[ASSIGNED TASK]
This exercise calls for every line of the data below with the string "School" in it.

[DATASET CONTENT]

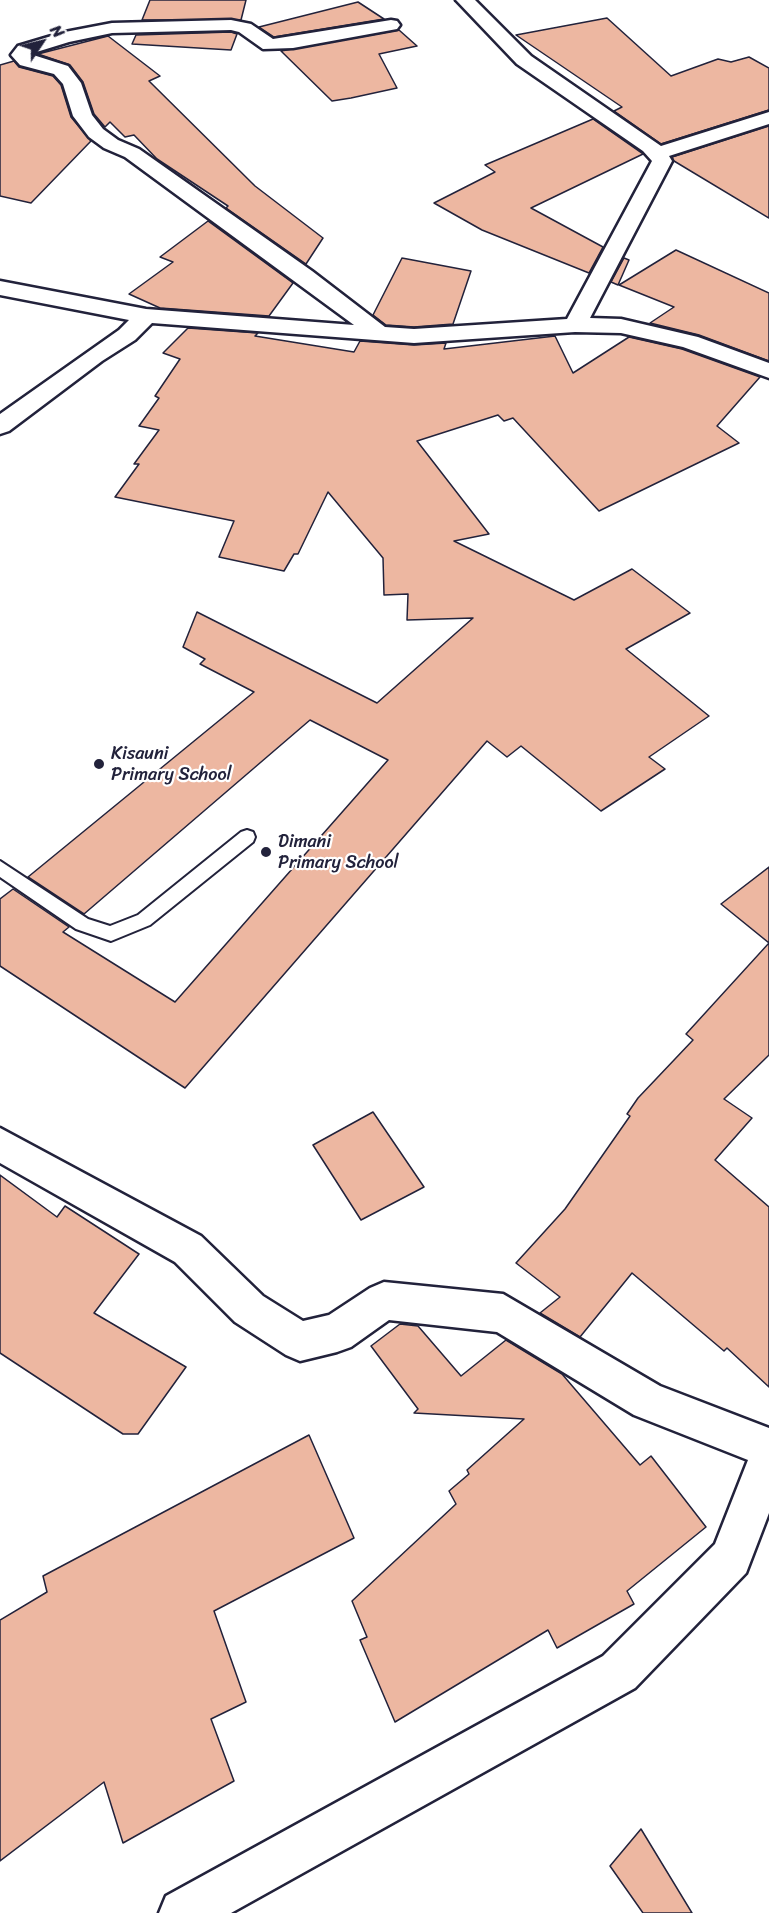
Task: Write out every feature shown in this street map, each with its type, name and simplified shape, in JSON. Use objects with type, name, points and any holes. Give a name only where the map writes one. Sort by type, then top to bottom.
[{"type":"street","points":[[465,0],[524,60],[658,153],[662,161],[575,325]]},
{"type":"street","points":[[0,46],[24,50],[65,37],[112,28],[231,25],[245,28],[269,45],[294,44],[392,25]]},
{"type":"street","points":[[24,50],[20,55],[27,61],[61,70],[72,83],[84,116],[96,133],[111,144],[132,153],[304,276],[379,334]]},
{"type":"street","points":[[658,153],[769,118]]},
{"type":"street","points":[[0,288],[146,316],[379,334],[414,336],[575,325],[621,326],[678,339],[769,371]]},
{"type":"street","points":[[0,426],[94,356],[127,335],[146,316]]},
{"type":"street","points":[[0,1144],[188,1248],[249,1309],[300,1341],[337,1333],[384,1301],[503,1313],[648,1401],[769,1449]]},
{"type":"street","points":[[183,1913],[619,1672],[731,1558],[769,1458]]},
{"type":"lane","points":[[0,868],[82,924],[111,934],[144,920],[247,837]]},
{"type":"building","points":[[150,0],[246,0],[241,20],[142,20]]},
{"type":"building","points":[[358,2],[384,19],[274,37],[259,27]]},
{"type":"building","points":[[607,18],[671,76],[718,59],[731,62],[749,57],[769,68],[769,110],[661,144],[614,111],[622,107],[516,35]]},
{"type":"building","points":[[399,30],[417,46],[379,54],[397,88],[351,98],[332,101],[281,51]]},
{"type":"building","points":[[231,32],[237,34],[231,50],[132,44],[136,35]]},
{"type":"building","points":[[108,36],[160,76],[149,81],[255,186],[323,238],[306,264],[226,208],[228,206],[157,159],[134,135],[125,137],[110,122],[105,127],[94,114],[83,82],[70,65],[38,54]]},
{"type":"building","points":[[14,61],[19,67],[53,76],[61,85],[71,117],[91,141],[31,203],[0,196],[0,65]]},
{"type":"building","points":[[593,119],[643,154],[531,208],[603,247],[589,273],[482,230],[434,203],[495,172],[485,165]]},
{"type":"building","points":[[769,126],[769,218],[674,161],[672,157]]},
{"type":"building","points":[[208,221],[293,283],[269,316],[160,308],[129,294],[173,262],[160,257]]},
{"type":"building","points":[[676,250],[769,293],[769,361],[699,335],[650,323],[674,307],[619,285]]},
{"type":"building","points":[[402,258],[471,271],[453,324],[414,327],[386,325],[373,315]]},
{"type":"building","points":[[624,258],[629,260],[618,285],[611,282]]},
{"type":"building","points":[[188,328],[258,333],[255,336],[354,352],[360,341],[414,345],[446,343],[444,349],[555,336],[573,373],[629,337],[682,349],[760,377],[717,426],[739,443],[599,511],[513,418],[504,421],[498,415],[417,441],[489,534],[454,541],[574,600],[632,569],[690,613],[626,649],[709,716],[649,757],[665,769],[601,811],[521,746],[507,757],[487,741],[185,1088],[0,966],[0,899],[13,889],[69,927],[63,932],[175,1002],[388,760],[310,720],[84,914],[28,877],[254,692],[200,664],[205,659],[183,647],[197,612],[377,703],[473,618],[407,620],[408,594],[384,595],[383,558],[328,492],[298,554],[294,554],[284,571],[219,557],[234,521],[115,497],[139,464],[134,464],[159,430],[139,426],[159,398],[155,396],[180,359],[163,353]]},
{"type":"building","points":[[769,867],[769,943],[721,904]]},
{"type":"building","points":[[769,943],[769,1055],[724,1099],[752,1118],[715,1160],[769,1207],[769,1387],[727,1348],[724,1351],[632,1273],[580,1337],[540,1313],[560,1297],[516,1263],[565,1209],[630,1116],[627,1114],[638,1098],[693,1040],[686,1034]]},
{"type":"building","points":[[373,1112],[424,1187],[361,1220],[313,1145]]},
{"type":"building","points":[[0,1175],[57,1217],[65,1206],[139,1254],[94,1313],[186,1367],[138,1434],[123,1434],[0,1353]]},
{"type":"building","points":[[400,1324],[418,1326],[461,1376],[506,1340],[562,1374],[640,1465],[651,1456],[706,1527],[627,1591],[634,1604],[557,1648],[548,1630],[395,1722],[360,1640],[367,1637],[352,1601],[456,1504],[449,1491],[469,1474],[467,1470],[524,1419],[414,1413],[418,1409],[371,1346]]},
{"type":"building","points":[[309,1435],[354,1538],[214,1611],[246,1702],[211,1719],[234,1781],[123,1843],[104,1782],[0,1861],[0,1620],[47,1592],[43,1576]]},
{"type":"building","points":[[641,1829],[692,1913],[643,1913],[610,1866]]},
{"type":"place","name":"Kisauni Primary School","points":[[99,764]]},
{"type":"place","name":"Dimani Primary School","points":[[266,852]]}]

[WRITTEN RESPONSE]
{"type":"place","name":"Kisauni Primary School","points":[[99,764]]},
{"type":"place","name":"Dimani Primary School","points":[[266,852]]}]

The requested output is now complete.